**待解问题:** 把下面全部条目逐字照抄一遍，抄写时略去所有图片。

[收集的数据]
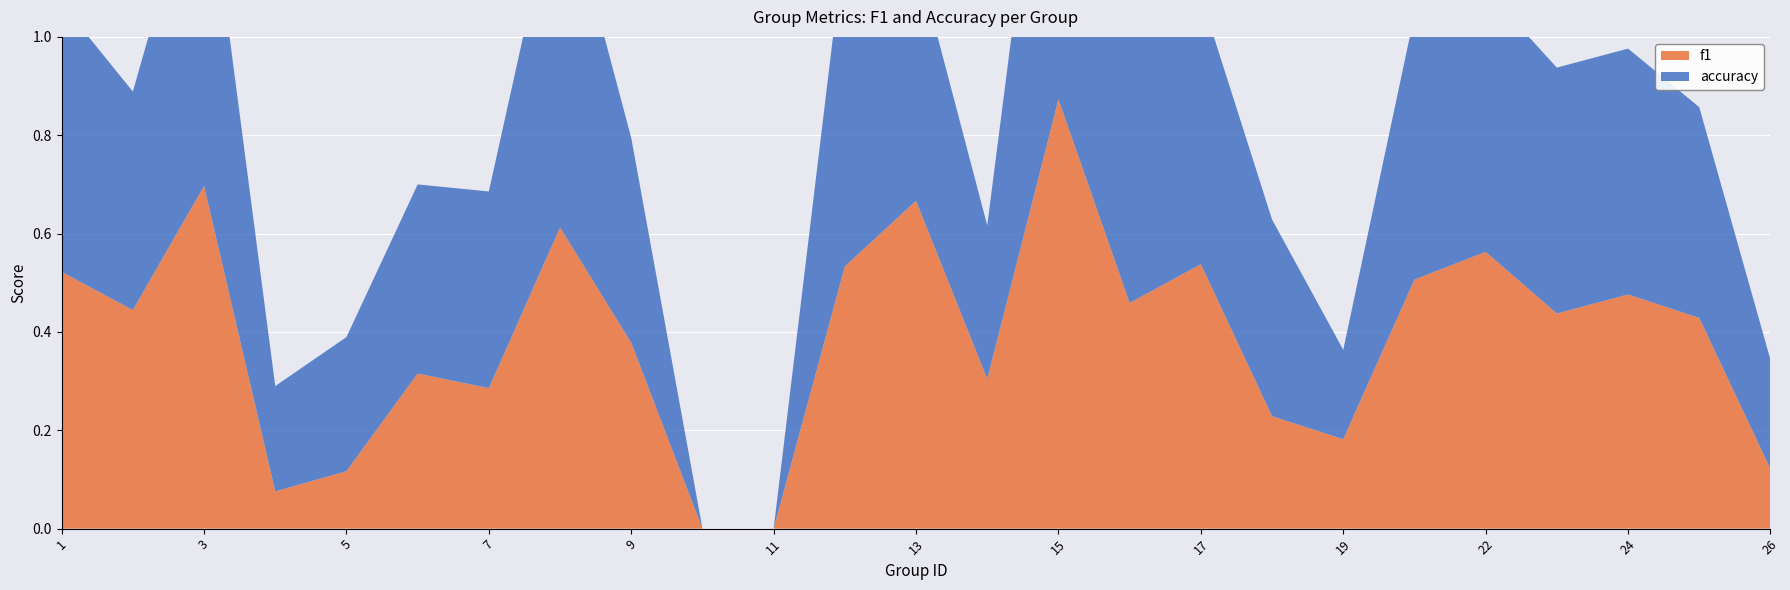

In f1, how many points are lower than both neighbors (excluding endpoints)?

7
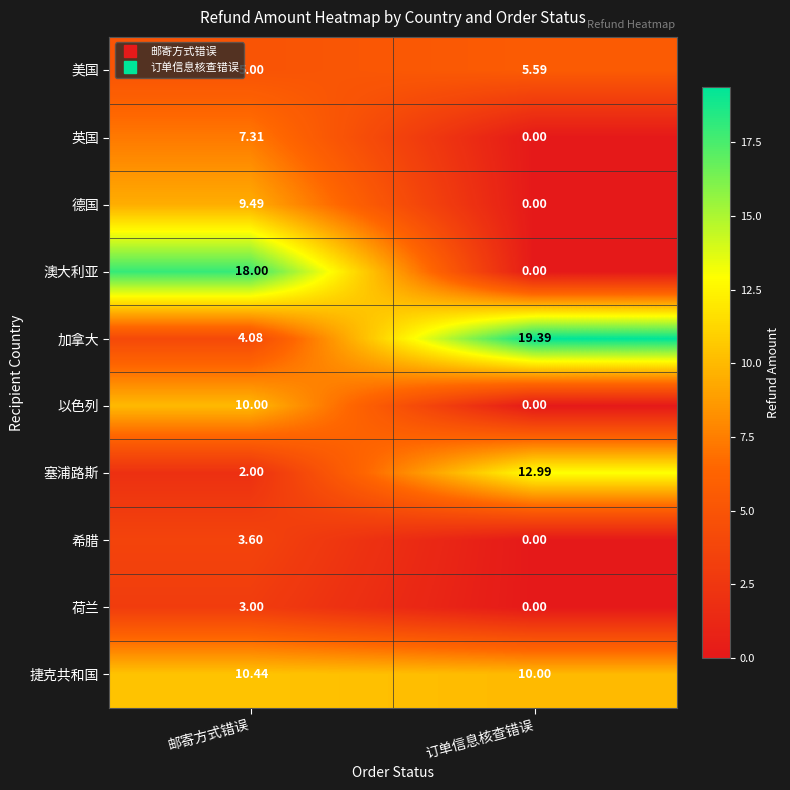

Which series has the largest total across all categories?

加拿大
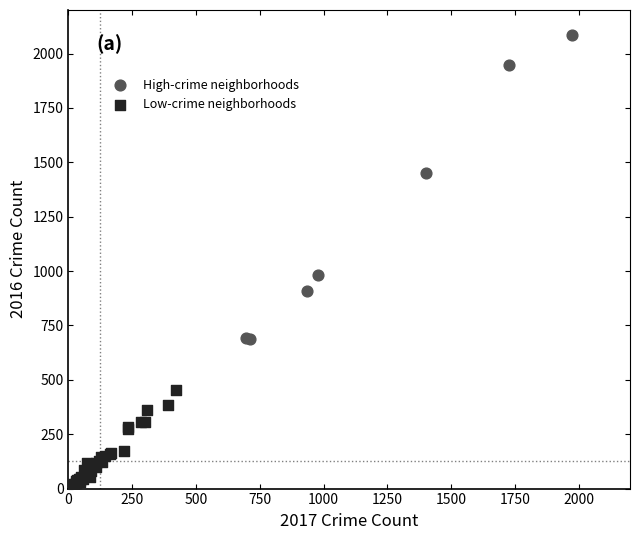

Which series reaches the maximum Y coordinate?

High-crime neighborhoods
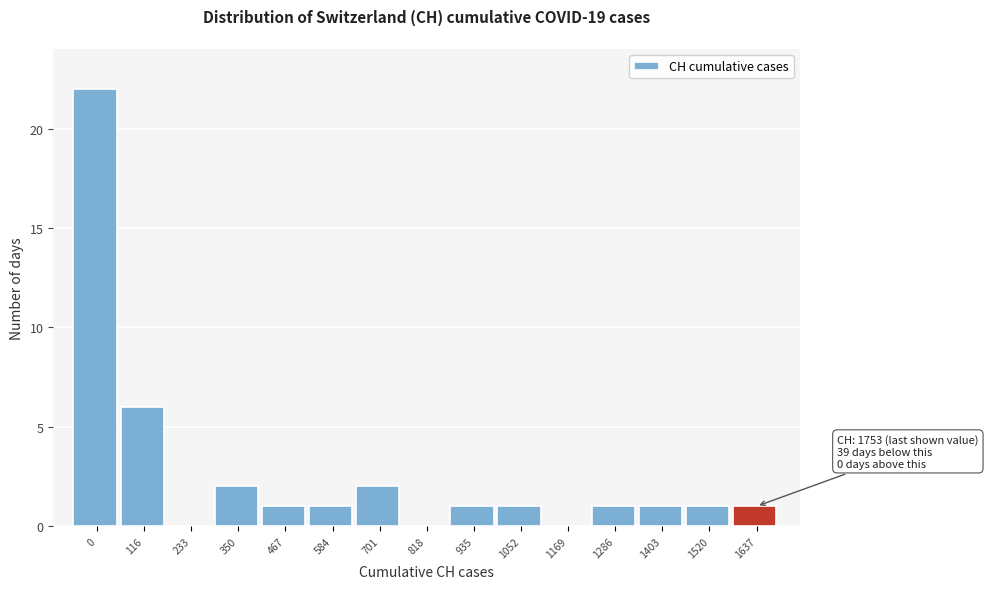

Reading left to right, transcribe all the data shown in this chart.

0=22	116=6	233=0	350=2	467=1	584=1	701=2	818=0	935=1	1052=1	1169=0	1286=1	1403=1	1520=1	1637=1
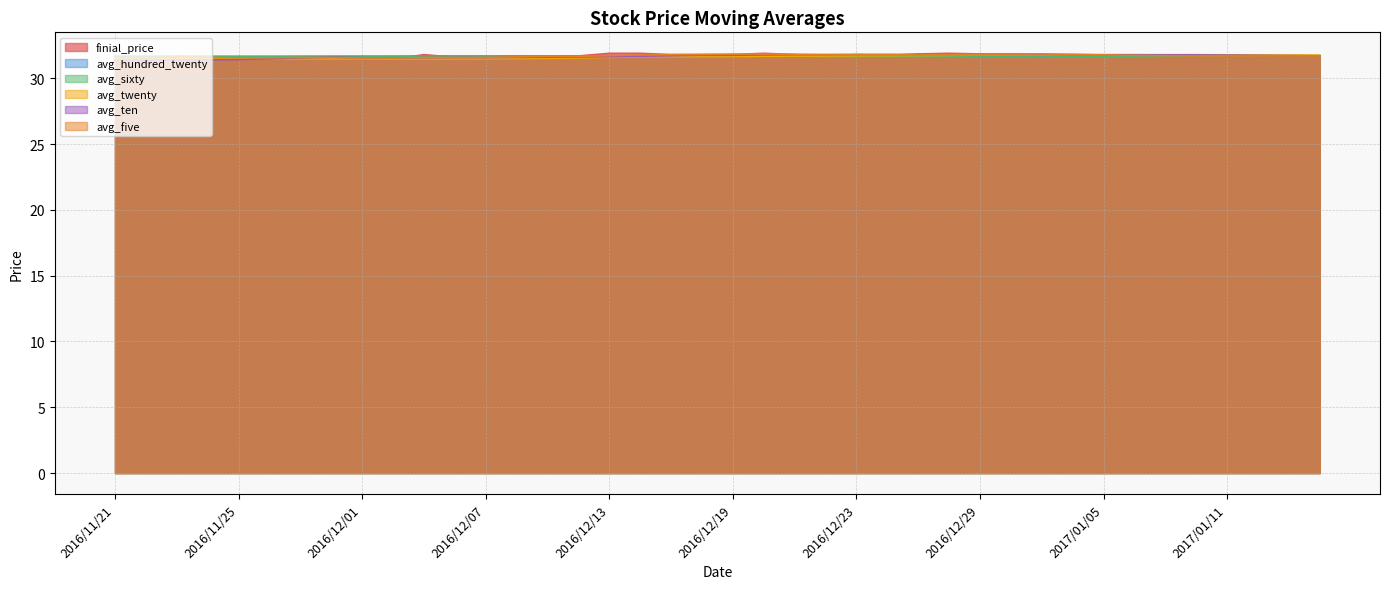

What is the total value across all series at 2016/12/26?

190.5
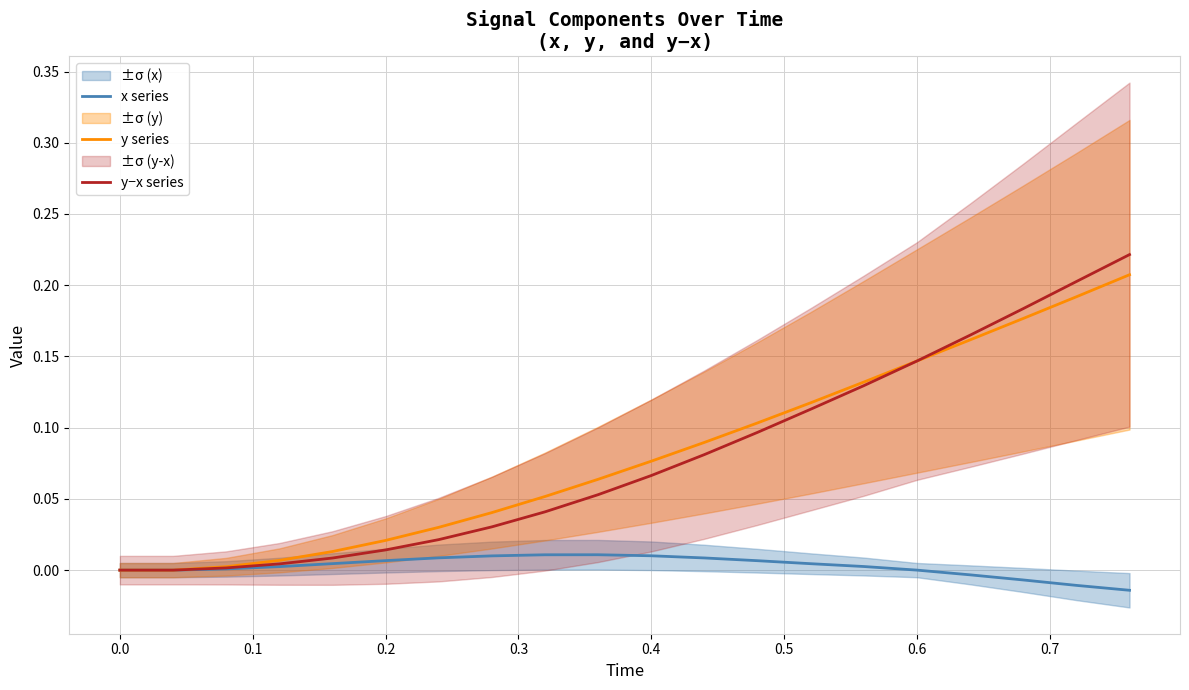

How many categories are shown in the chart?

20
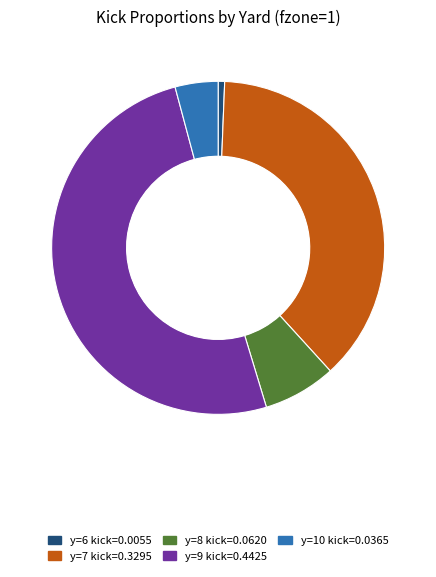

Is there a majority slice in this chart?

Yes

**练习结果:**
In f1, how many points are lower than both neighbors (excluding endpoints)?

7

Which series has the largest total across all categories?

加拿大

Which series reaches the maximum Y coordinate?

High-crime neighborhoods

Reading left to right, transcribe all the data shown in this chart.

0=22	116=6	233=0	350=2	467=1	584=1	701=2	818=0	935=1	1052=1	1169=0	1286=1	1403=1	1520=1	1637=1

What is the total value across all series at 2016/12/26?

190.5

How many categories are shown in the chart?

20

Is there a majority slice in this chart?

Yes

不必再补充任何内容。